Your tasks ::
**1.** Print the passage of the rifle safety notice starting with "In the accident, the" and going on through "a regular basis.", word for word.
**2.** Write the next part of the rifle safety notice, picking up after its final sentence.

Text shown ::
★ ★ ★ ★
SAFETY NOTICE: Rifle checks urged after round fired with bolt fully open

The NRA is urging users of rifles with adjustable cheek pieces to carefully check clearances between the furniture and the working parts after a shooter accidentally fired a round when he caught his rifle’s open bolt against the stock.

The full notice, as published on the NRA website, reads as follows:

URGENT SAFETY NOTICE

BARNARD RIFLES AND OTHER MODERN RIFLES WITH ADJUSTABLE CHEEKPIECES

An accident on 4 July 2015 at Bisley, fortunately resulting in only minor injury, has highlighted a safety issue.

In the accident, the firer had partially withdrawn a live round, so that it was engaged in the boltface by the extractor. While attempting to feed the round into the chamber, a slight rotation and lateral movement of the bolt when fully open allowed the cocking piece to be repositioned outside rather than inside the groove in the adjustable cheekpiece. When the lateral movement was reversed, the cocking piece fouled on the cheekpiece and was released, allowing the firing pin to fall on the cartridge, which fired outside the breech.

All owners of modern target, match and F class rifles are to check that it is not possible for any part of the stock to foul any part of the firing mechanism. Owners of Barnard rifles are additionally advised to check the knurled cap that retains the firing pin for full engagement on a regular basis.
★ ★ ★ ★
Information supplied ::
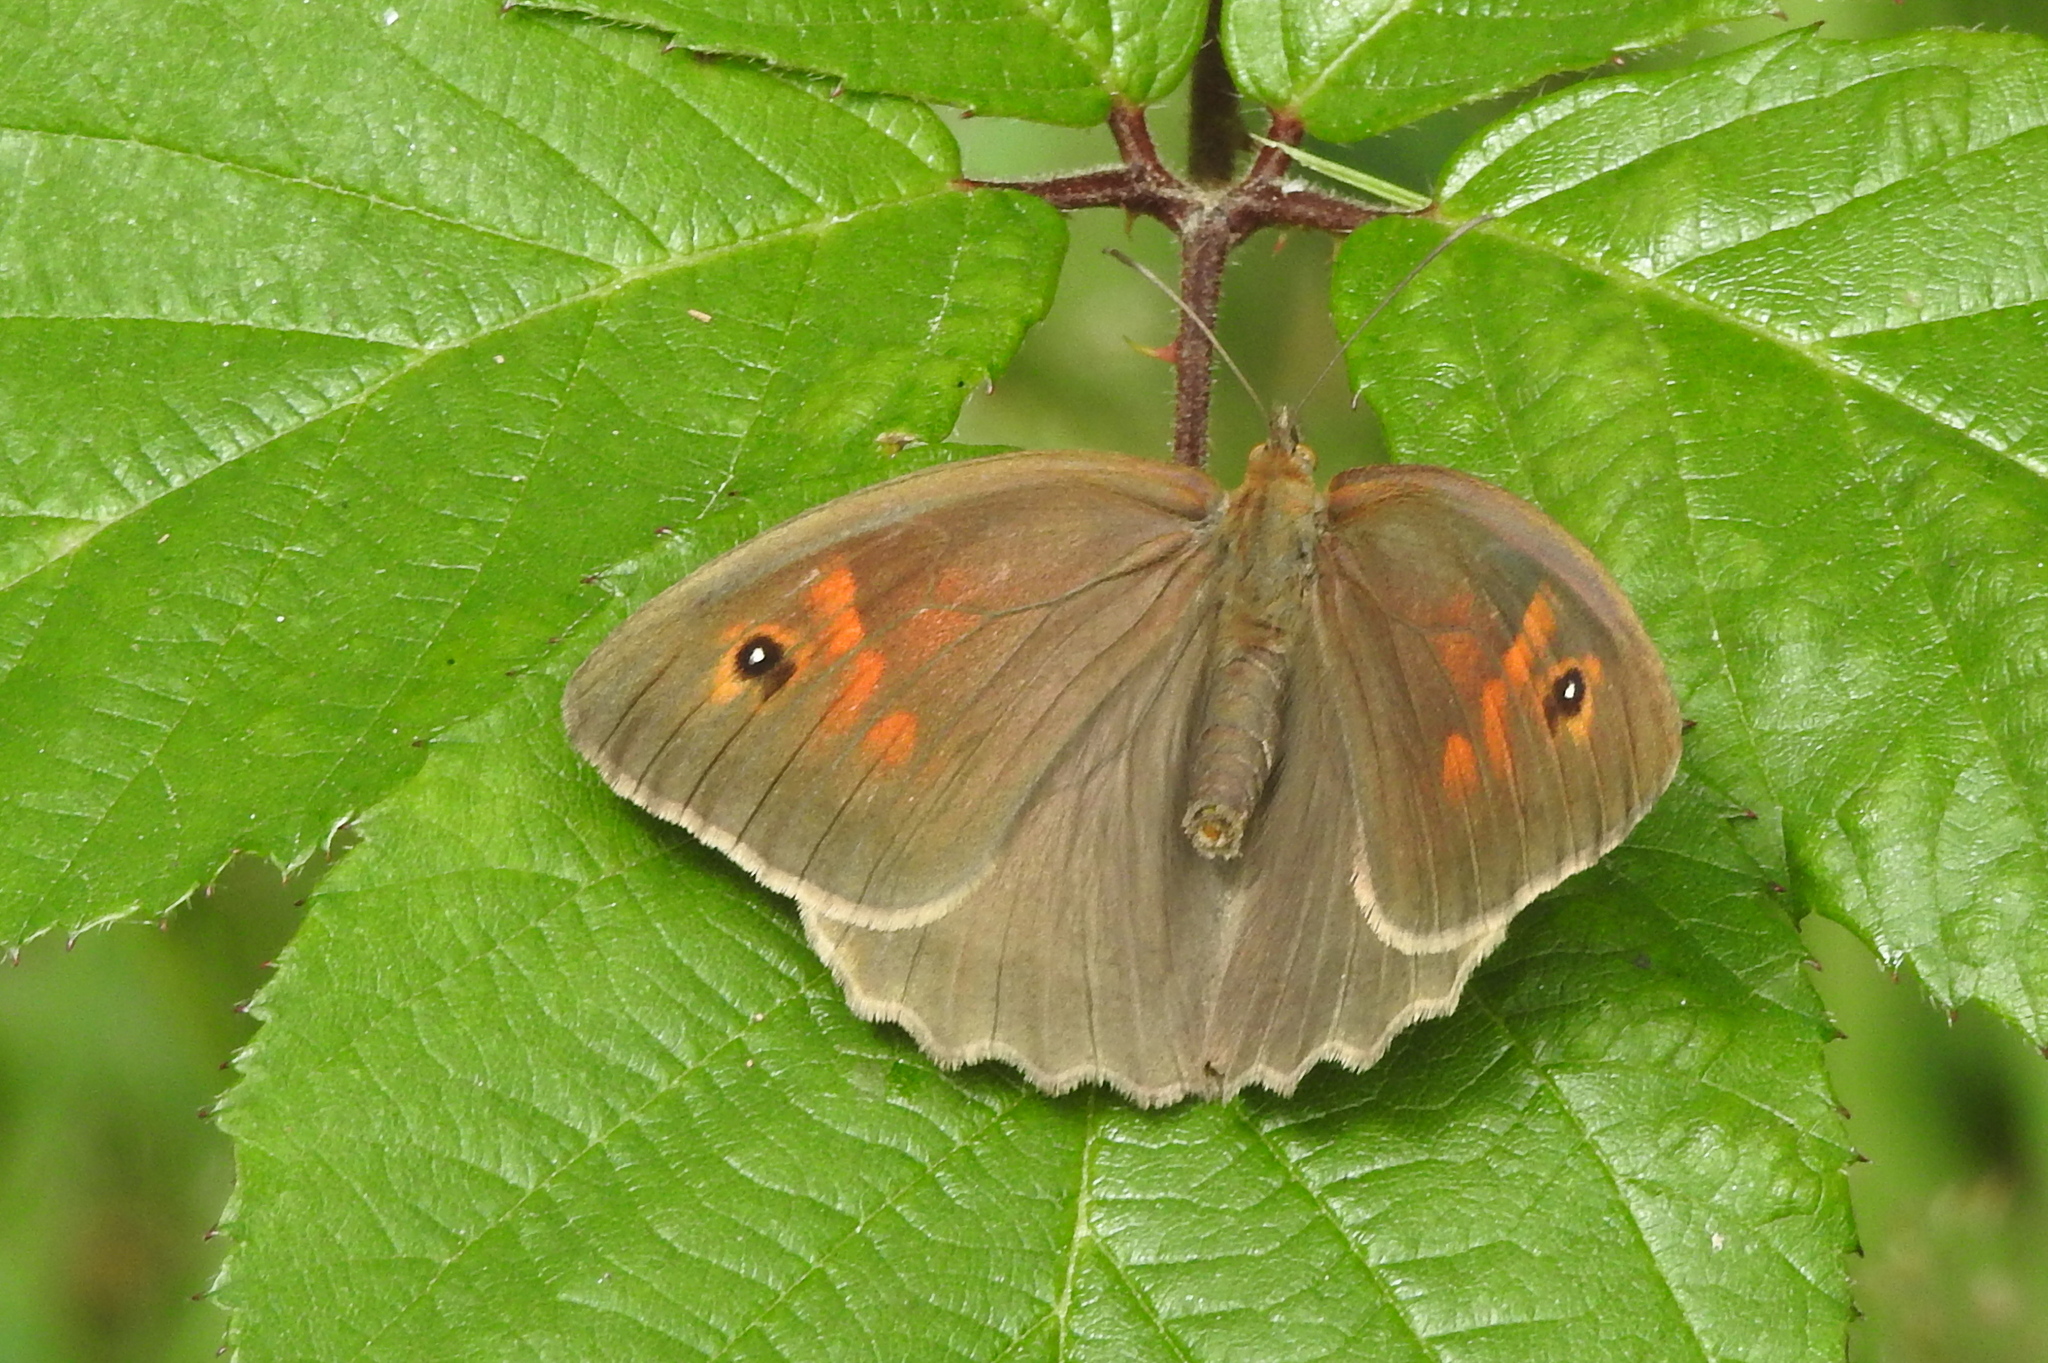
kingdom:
★ ★ ★ ★
Answers ::
**1.**
In the accident, the firer had partially withdrawn a live round, so that it was engaged in the boltface by the extractor. While attempting to feed the round into the chamber, a slight rotation and lateral movement of the bolt when fully open allowed the cocking piece to be repositioned outside rather than inside the groove in the adjustable cheekpiece. When the lateral movement was reversed, the cocking piece fouled on the cheekpiece and was released, allowing the firing pin to fall on the cartridge, which fired outside the breech.

All owners of modern target, match and F class rifles are to check that it is not possible for any part of the stock to foul any part of the firing mechanism. Owners of Barnard rifles are additionally advised to check the knurled cap that retains the firing pin for full engagement on a regular basis.

**2.**
Barnard actions are particularly susceptible to the problem identified, but it is at least theoretically possible that it could arise on a Swing, Paramount, RPA or other modern action where the cocking cam rotates complete around the firing pin to allow the firing pin to hang on the trigger sear. Actions derived from the Mauser, such as the Musgrave, Parker-Hale 1200 and Cadet Target Rifle, are not susceptible to the problem.

I W ROBERTSON

Technical Investigations Co-ordinator

National Rifle Association

1600 hrs 5 July 2015

UK Shooting News imagines the consequences of a round firing with the bolt fully to the rear were not pleasant, either for the firer or those next to him on the firing point.

It appears from the detail given that the shooter opened his bolt, with a round under the extractor and on the bolt face, and presumably wiggled it. What UKSN knows as the full face bent of the cocking piece (the piece of metal that sticks out from the underside of the bolt which is held to the rear by the main sear – which in turn is the little metal item in the bolt raceway which moves downwards when you pull the trigger) was dislodged from its normal position by the cheekpiece. The wiggling action knocked it free from the cocking cam, leaving the striker free to fly forward and fire the round.

Confused? Here’s some not-entirely-helpful diagrams by me followed by a better explanation from somebody else.

So. Diagram 1, knocked up by the crack UKSN Graphics Department:

striker cheekpiece

Here’s another picture, with apologies to HPS-TR whose website we pinched it from for instructional purposes. The striker is pictured in the cocked position and highlighted with the red arrow.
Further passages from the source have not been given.